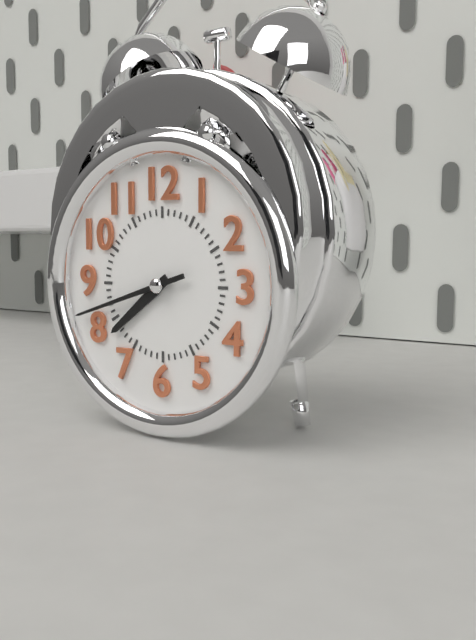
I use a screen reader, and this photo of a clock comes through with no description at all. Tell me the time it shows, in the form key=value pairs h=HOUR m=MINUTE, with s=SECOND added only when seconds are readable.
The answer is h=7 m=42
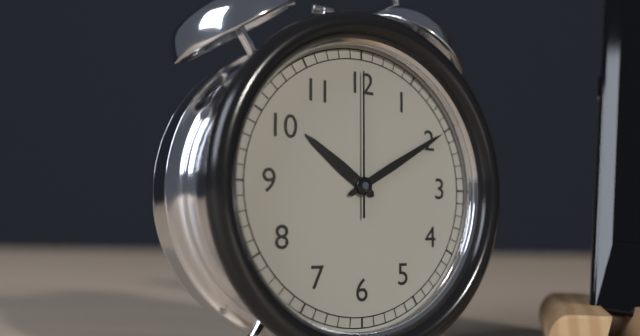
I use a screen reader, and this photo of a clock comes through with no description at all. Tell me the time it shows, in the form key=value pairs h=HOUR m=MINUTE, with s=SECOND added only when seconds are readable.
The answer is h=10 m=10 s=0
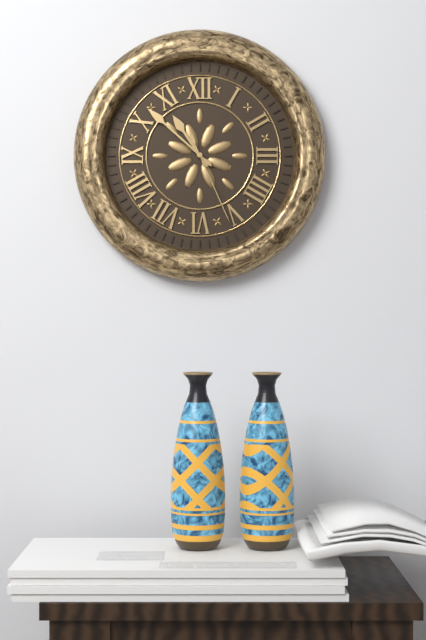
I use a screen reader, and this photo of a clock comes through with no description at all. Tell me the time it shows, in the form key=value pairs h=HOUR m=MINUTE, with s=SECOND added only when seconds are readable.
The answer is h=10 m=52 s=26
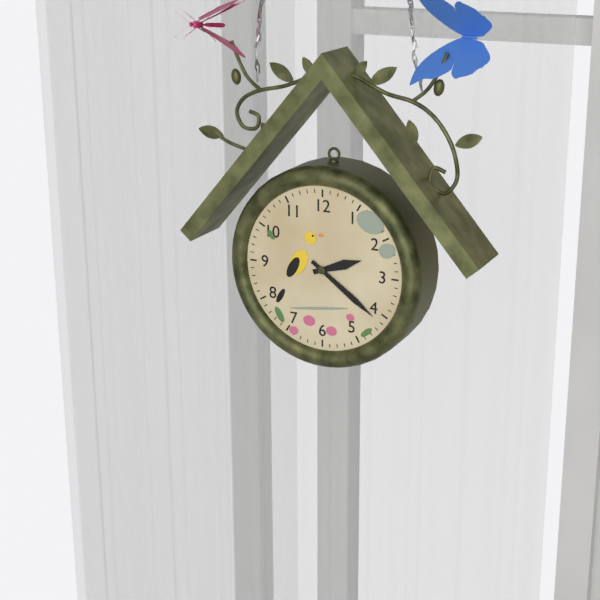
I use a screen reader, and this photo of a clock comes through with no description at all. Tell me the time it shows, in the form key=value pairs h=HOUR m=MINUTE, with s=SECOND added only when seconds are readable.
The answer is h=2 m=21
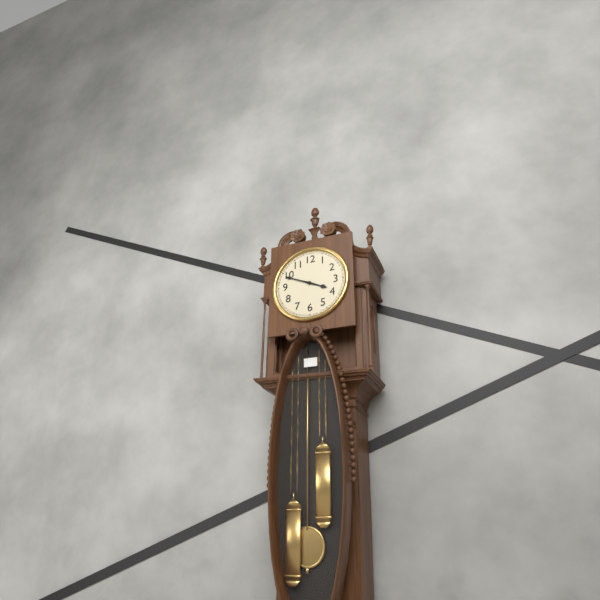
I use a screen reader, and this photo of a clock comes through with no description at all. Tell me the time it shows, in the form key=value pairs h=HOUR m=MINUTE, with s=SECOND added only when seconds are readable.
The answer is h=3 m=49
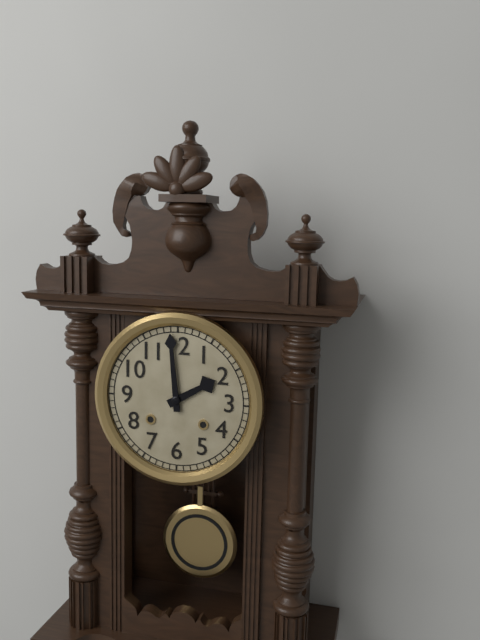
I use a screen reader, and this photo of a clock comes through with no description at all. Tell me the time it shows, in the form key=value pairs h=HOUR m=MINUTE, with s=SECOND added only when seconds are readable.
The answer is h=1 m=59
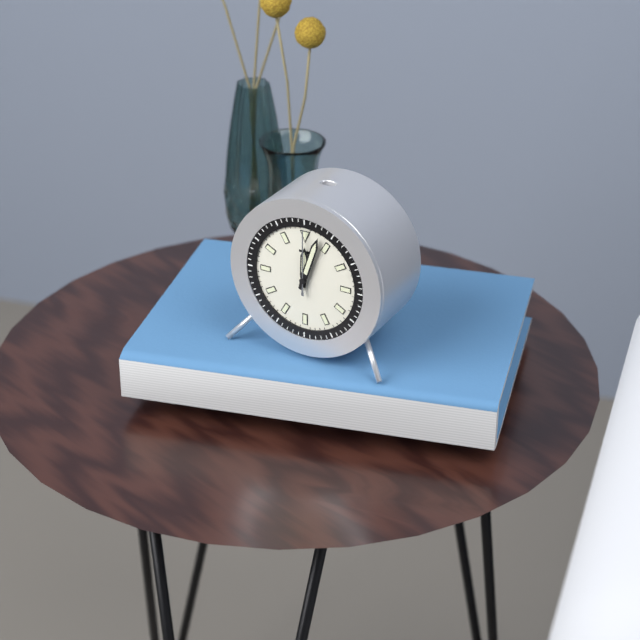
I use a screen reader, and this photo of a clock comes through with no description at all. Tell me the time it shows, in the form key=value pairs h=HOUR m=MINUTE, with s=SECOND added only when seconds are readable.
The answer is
==========
DO THIS –
Transcribe every row above word for word, leaving out the pictures.

EXERCISE ANSWER –
I use a screen reader, and this photo of a clock comes through with no description at all. Tell me the time it shows, in the form key=value pairs h=HOUR m=MINUTE, with s=SECOND added only when seconds are readable.
The answer is h=7 m=42
I use a screen reader, and this photo of a clock comes through with no description at all. Tell me the time it shows, in the form key=value pairs h=HOUR m=MINUTE, with s=SECOND added only when seconds are readable.
The answer is h=10 m=10 s=0
I use a screen reader, and this photo of a clock comes through with no description at all. Tell me the time it shows, in the form key=value pairs h=HOUR m=MINUTE, with s=SECOND added only when seconds are readable.
The answer is h=10 m=52 s=26
I use a screen reader, and this photo of a clock comes through with no description at all. Tell me the time it shows, in the form key=value pairs h=HOUR m=MINUTE, with s=SECOND added only when seconds are readable.
The answer is h=2 m=21
I use a screen reader, and this photo of a clock comes through with no description at all. Tell me the time it shows, in the form key=value pairs h=HOUR m=MINUTE, with s=SECOND added only when seconds are readable.
The answer is h=3 m=49
I use a screen reader, and this photo of a clock comes through with no description at all. Tell me the time it shows, in the form key=value pairs h=HOUR m=MINUTE, with s=SECOND added only when seconds are readable.
The answer is h=1 m=59
I use a screen reader, and this photo of a clock comes through with no description at all. Tell me the time it shows, in the form key=value pairs h=HOUR m=MINUTE, with s=SECOND added only when seconds are readable.
The answer is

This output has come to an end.